Lo que sientes tiene nombre. La psicología lo llama síndrome del cuidador quemado, y es exactamente eso: una mujer que ha cuidado tanto, durante tanto tiempo, que ha terminado por no saber cómo es vivir sin tener encima el peso de otra persona. No es debilidad. No es pereza. No es que estés exagerando. Es agotamiento real, documentado, frecuente, y le pasa sobre todo a mujeres como tú —las que han sido fuertes durante demasiado tiempo, sin tregua—.

Sé que hay días en los que te despiertas y, antes incluso de abrir los ojos, ya sientes el cansancio del día entero. Hay noches en las que duermes ocho horas y te levantas peor que al acostarte. Hay momentos —probablemente más de los que admites— en los que querrías subir al coche y conducir sin destino solo para no estar disponible para nadie durante unas horas. Y luego viene la culpa, que es lo peor de todo: porque encima de estar agotada, tienes que sentirte mala por estar agotada.

Quiero que sepas algo: no eres mala por sentir lo que sientes. Eres humana. Has cargado más de lo que cualquier cuerpo puede cargar sin parar, durante años. El sistema —familiar, social, cultural— se ha sostenido sobre tus hombros sin que casi nadie te lo agradeciera. Y ahora, cuando tu cuerpo empieza a decir basta, no te lo está diciendo para hundirte: te lo está diciendo para protegerte.

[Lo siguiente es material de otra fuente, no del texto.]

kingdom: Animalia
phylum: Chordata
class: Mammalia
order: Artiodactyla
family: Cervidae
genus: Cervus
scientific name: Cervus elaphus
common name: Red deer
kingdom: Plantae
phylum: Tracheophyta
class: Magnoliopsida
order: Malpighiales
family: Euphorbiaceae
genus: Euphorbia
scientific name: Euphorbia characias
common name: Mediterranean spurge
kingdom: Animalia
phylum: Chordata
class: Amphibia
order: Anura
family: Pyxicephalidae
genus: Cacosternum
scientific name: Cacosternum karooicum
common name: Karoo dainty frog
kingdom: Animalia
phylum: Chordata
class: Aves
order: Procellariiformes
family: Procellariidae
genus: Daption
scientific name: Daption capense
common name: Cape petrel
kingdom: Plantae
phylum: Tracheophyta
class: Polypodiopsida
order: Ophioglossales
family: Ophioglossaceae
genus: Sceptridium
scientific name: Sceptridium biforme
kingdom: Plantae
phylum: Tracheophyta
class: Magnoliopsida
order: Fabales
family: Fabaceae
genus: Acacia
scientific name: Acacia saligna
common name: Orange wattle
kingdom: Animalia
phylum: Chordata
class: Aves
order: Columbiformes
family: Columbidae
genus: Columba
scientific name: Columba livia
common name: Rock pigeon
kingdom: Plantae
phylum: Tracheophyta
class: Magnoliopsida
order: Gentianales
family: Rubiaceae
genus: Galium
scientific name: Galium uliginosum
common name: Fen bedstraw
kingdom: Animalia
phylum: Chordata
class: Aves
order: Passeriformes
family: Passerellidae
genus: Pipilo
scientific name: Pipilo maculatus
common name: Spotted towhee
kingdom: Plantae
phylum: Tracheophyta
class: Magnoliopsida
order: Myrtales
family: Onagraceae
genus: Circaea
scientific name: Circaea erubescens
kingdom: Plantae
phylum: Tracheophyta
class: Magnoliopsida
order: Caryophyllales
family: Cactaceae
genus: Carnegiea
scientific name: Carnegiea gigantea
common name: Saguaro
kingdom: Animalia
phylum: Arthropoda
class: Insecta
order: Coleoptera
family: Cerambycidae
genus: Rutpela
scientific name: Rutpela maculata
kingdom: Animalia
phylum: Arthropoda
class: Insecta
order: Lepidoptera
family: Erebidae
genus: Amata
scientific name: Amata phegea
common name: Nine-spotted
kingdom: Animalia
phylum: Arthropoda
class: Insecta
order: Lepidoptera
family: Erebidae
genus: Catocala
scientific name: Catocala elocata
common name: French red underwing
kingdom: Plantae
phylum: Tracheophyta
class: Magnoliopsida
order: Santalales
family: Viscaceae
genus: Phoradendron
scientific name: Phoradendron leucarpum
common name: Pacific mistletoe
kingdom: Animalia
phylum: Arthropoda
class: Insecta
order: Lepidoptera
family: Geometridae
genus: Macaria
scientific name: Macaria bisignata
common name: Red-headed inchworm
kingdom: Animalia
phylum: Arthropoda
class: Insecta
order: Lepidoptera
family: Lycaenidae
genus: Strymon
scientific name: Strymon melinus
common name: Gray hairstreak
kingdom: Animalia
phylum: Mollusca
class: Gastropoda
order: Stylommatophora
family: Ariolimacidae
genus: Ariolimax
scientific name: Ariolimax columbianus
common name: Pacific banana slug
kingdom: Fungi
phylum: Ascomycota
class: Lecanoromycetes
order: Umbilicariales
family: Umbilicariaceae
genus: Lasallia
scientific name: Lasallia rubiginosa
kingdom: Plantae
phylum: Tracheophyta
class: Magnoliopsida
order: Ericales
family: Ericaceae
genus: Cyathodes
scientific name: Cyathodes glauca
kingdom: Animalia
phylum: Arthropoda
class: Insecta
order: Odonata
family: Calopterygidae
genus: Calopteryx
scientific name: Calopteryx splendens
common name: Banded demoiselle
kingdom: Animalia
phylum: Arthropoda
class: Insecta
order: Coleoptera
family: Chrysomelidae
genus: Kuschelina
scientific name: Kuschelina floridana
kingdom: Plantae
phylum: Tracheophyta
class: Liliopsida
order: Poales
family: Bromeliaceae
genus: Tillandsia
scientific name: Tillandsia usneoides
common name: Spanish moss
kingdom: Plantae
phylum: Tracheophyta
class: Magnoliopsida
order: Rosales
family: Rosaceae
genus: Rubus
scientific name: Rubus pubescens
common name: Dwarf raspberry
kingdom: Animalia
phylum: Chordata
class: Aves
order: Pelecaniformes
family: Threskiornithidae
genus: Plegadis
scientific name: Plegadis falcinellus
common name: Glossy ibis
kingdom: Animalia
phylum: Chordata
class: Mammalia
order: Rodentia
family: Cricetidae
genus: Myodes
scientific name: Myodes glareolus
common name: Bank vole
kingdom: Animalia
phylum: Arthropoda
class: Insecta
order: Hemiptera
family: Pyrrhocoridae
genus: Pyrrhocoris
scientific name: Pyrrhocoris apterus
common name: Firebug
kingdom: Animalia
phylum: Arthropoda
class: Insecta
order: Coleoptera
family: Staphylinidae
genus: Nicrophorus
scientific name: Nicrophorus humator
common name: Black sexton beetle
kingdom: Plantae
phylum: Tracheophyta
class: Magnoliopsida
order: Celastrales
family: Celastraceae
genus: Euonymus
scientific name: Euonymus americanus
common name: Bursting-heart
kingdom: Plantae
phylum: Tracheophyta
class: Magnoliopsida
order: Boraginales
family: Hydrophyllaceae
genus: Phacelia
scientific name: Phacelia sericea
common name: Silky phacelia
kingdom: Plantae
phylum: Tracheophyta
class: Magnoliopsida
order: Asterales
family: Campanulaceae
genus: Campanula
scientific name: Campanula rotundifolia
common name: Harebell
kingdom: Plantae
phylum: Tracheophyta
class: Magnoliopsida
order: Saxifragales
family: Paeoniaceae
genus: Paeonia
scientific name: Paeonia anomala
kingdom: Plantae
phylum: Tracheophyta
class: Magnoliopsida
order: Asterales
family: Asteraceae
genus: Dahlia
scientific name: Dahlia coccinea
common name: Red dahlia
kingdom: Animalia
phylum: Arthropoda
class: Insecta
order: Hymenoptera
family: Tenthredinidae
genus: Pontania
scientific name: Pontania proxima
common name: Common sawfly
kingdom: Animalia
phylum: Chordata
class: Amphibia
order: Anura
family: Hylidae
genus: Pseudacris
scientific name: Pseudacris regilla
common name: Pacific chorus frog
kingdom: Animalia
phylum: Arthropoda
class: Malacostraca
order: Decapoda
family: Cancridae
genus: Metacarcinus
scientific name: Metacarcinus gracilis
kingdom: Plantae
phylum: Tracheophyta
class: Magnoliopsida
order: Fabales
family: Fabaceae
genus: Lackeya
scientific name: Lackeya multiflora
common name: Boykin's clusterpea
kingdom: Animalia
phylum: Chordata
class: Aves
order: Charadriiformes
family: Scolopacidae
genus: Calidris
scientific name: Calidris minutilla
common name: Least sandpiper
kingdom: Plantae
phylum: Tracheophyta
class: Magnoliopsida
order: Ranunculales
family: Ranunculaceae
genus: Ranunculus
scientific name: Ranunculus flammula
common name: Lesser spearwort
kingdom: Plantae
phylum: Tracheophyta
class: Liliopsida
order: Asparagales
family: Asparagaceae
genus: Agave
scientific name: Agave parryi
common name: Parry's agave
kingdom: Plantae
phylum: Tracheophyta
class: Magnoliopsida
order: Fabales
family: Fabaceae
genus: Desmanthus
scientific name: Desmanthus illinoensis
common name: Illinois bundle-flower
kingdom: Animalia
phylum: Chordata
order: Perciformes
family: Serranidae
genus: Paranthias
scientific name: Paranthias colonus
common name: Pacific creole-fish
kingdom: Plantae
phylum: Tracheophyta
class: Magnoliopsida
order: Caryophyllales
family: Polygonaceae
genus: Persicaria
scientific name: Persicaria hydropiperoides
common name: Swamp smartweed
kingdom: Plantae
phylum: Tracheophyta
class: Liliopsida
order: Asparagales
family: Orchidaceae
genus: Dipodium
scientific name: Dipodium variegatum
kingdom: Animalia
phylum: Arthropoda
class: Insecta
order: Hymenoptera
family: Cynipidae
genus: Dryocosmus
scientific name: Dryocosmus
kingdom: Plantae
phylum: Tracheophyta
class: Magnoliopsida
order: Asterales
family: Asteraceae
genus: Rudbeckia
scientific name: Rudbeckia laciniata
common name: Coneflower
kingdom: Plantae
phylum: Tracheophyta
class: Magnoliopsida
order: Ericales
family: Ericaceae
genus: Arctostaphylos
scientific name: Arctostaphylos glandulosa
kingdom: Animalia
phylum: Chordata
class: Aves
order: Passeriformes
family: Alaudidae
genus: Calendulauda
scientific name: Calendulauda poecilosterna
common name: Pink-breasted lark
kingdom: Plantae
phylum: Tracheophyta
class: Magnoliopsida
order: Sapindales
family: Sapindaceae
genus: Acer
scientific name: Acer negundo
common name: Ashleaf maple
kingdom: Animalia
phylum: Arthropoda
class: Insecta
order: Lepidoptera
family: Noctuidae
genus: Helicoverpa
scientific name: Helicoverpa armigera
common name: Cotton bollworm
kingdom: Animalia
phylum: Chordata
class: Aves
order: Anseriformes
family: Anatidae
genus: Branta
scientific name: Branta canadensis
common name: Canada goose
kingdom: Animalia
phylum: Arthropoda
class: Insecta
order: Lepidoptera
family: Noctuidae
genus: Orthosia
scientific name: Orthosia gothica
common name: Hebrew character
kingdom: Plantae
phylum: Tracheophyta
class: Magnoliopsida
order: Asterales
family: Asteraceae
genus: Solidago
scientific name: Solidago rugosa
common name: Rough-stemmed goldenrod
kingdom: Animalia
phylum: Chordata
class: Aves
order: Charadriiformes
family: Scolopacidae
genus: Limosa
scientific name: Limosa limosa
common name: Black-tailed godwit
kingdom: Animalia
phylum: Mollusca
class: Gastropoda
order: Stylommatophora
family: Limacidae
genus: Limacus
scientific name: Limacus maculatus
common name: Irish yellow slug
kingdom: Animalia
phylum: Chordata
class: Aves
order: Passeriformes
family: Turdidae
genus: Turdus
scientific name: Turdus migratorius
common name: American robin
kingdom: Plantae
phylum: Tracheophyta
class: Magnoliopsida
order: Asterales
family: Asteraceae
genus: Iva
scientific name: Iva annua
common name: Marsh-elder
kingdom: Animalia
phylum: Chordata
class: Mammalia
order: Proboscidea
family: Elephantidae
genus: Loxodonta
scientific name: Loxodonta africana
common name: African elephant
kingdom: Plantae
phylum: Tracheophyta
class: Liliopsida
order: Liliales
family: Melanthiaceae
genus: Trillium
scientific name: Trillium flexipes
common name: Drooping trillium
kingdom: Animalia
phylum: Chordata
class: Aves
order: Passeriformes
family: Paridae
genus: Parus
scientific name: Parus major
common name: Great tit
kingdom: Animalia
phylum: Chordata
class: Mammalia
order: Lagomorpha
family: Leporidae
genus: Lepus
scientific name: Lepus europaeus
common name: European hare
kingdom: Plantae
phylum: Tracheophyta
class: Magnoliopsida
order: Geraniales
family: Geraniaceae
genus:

Lo que necesitas no es una solución rápida. No es un masaje, ni una clase de yoga, ni una cena con las amigas. Lo que necesitas es lo único que durante años te has negado: tiempo para ti, sin tener que justificarlo, en un sitio donde nadie te necesite. Tres o cuatro días sin que nadie te pregunte qué hay de cenar. Sin móvil sonando con urgencias domésticas. Sin pensar en nadie más. Solo tú, despacio, recordando cómo eras antes de ser la mujer que sostiene a los demás.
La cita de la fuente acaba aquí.